--- Your objective ---
Convert the lines of every row below into one numbered list, skipping any blank lines. Leave the pictures out of your answer.

— Begin Task input —

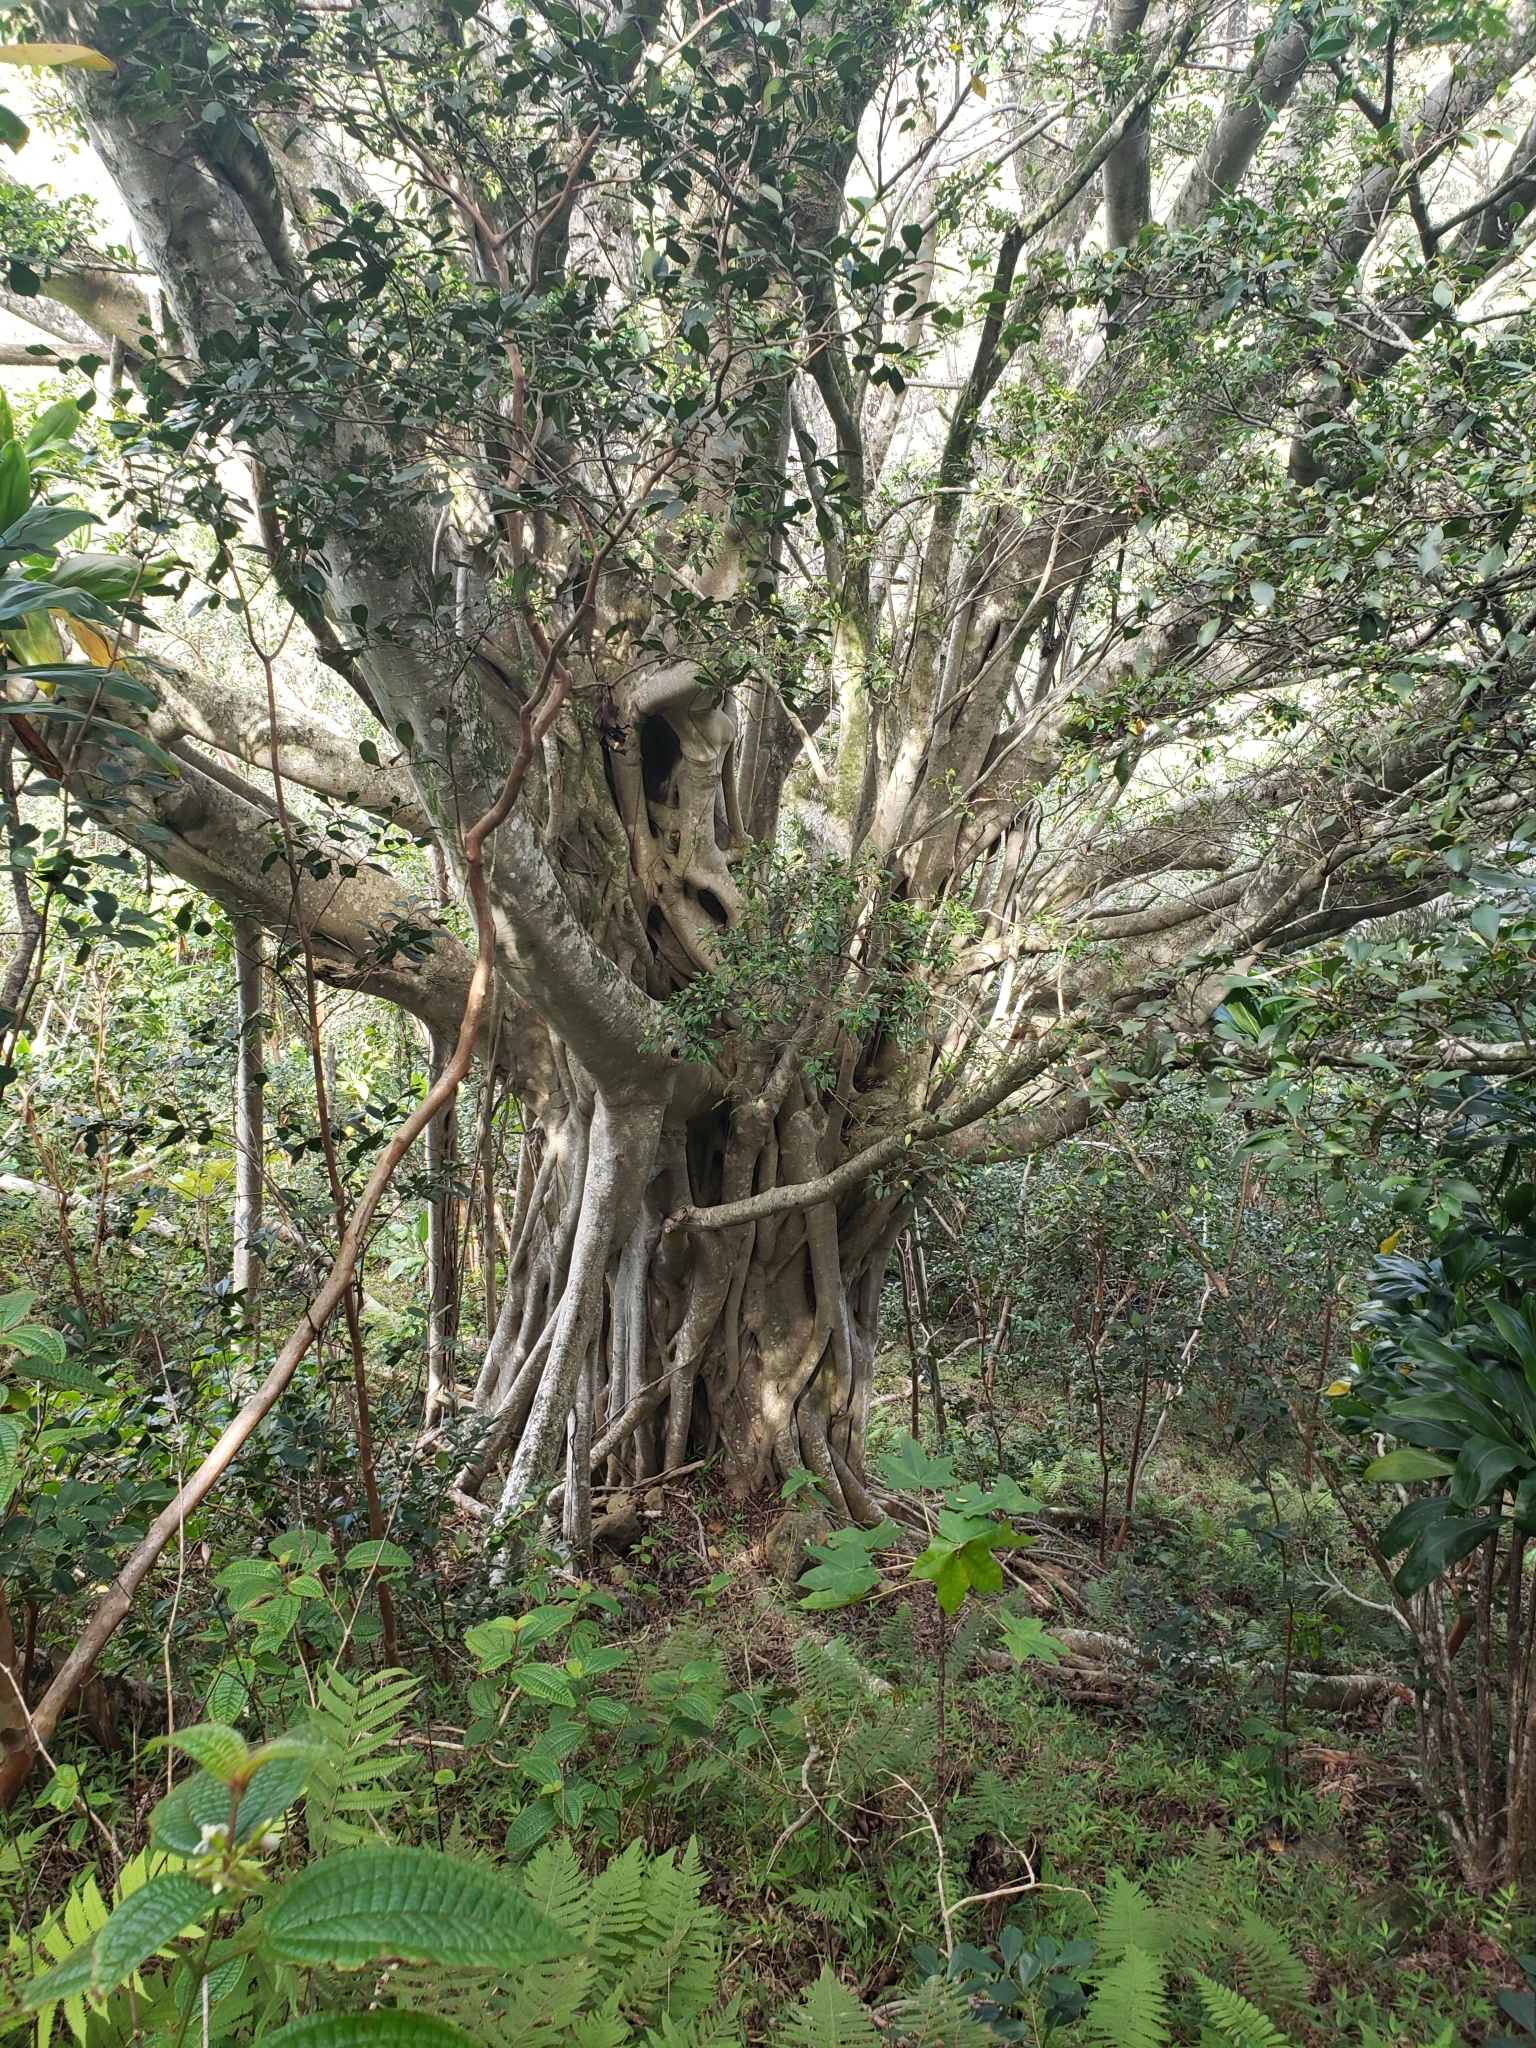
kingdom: Plantae
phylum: Tracheophyta
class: Magnoliopsida
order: Rosales
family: Moraceae
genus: Ficus
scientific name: Ficus microcarpa
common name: Chinese banyan
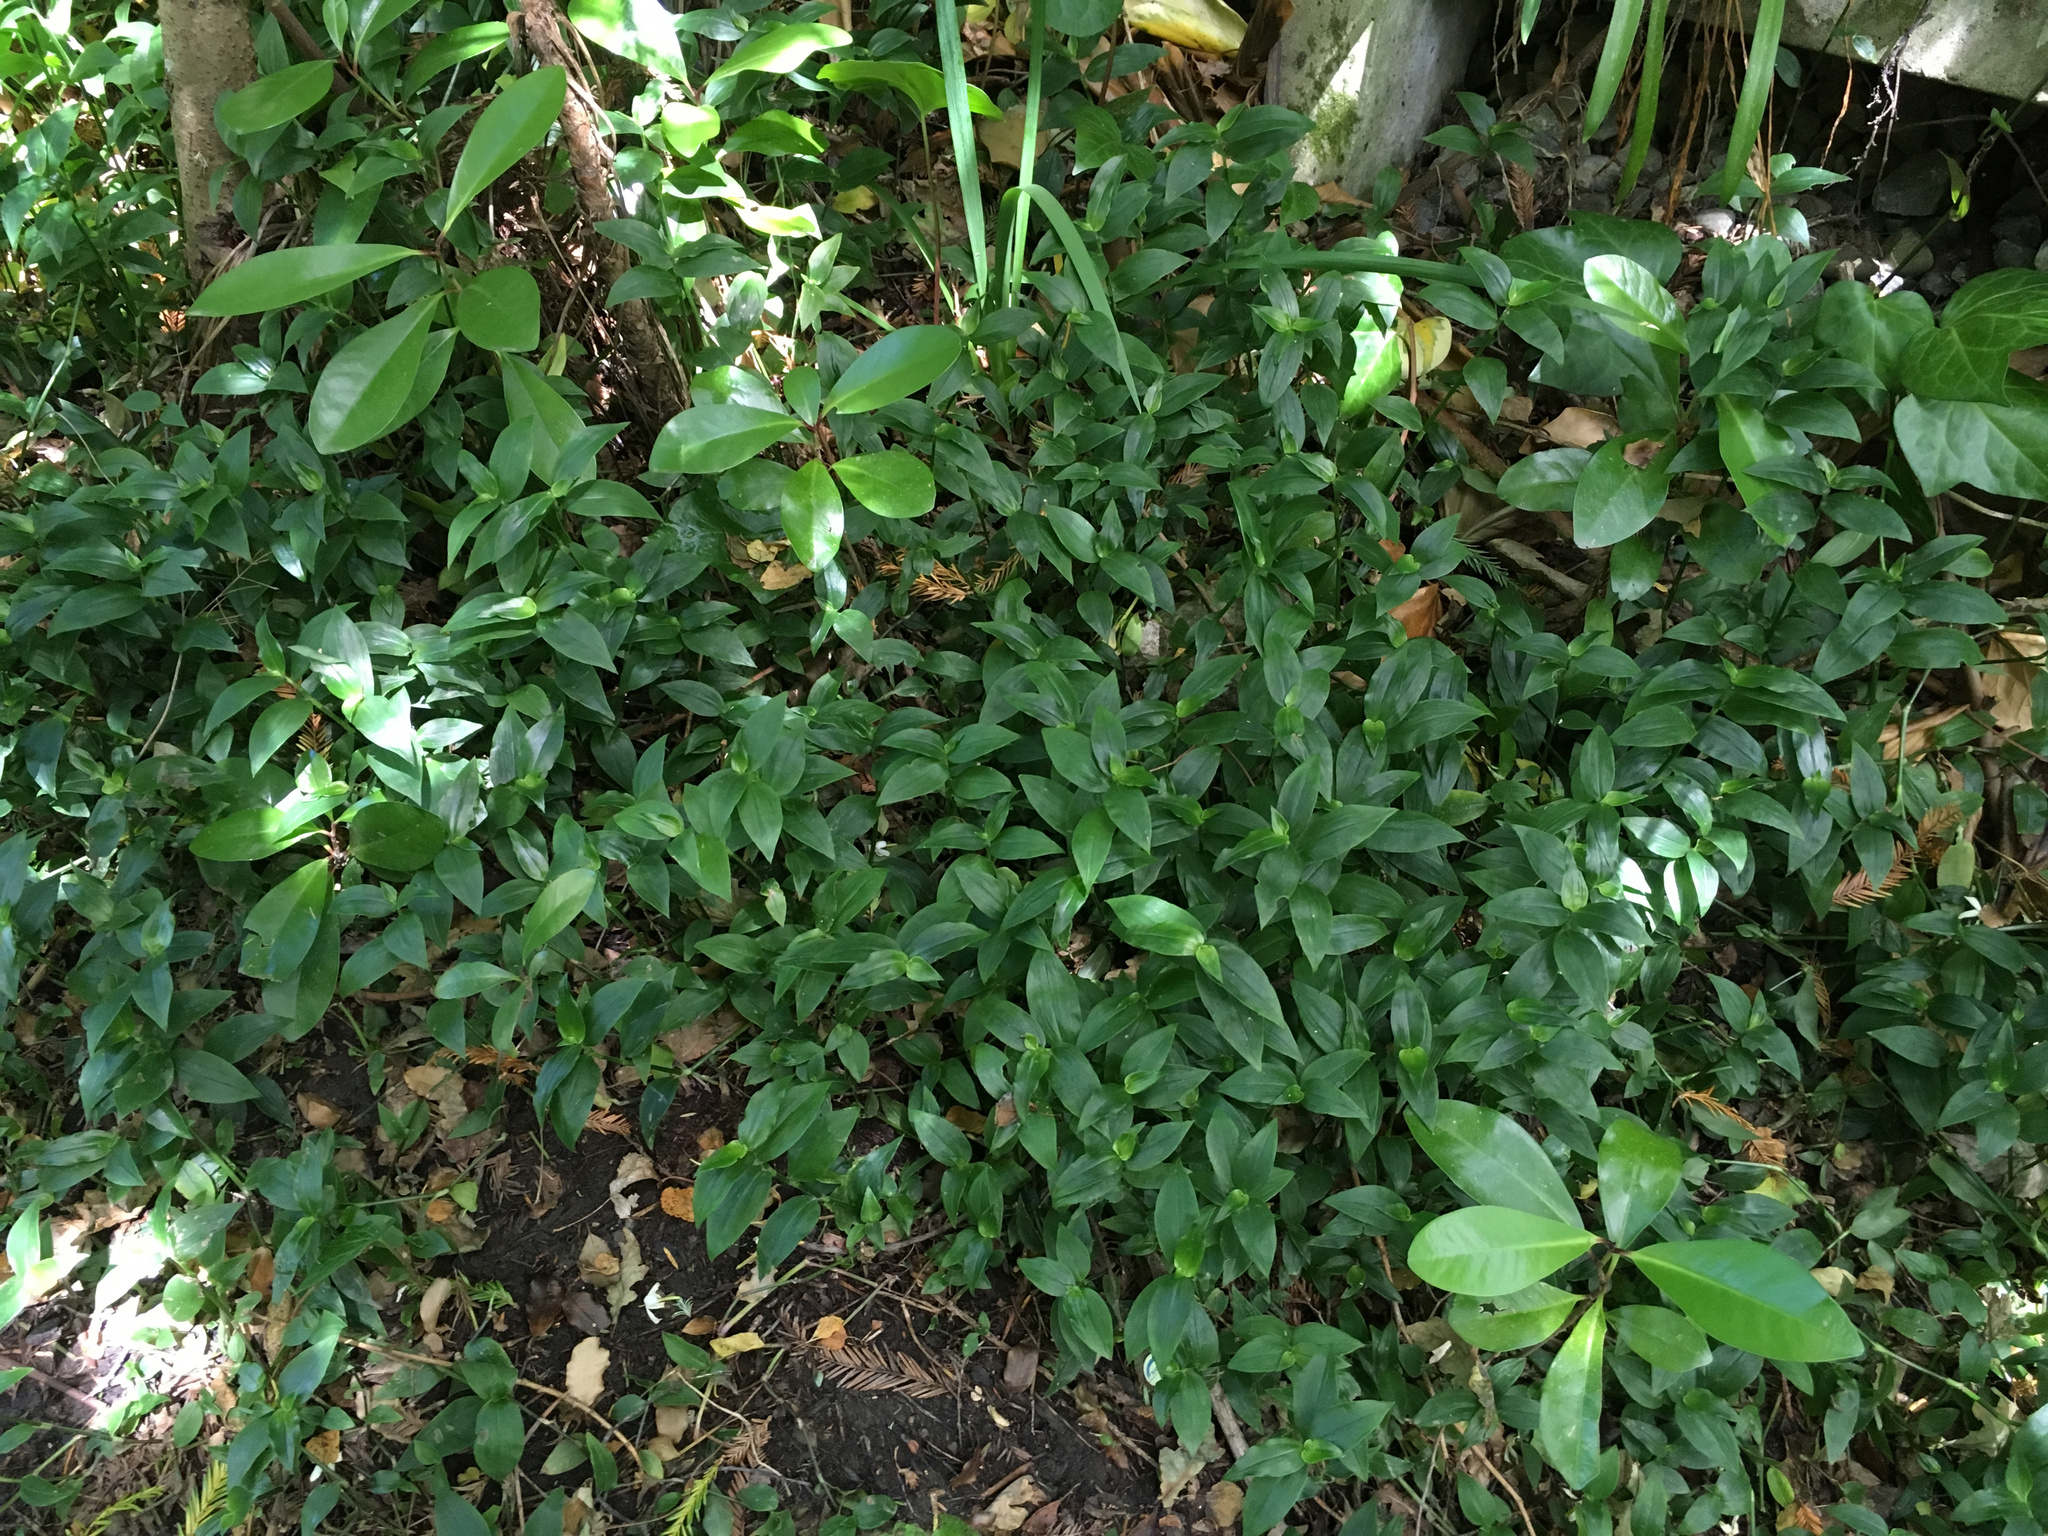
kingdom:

— End Task input —

--- Task answer ---
1. kingdom: Plantae
2. phylum: Tracheophyta
3. class: Magnoliopsida
4. order: Rosales
5. family: Moraceae
6. genus: Ficus
7. scientific name: Ficus microcarpa
8. common name: Chinese banyan
9. kingdom:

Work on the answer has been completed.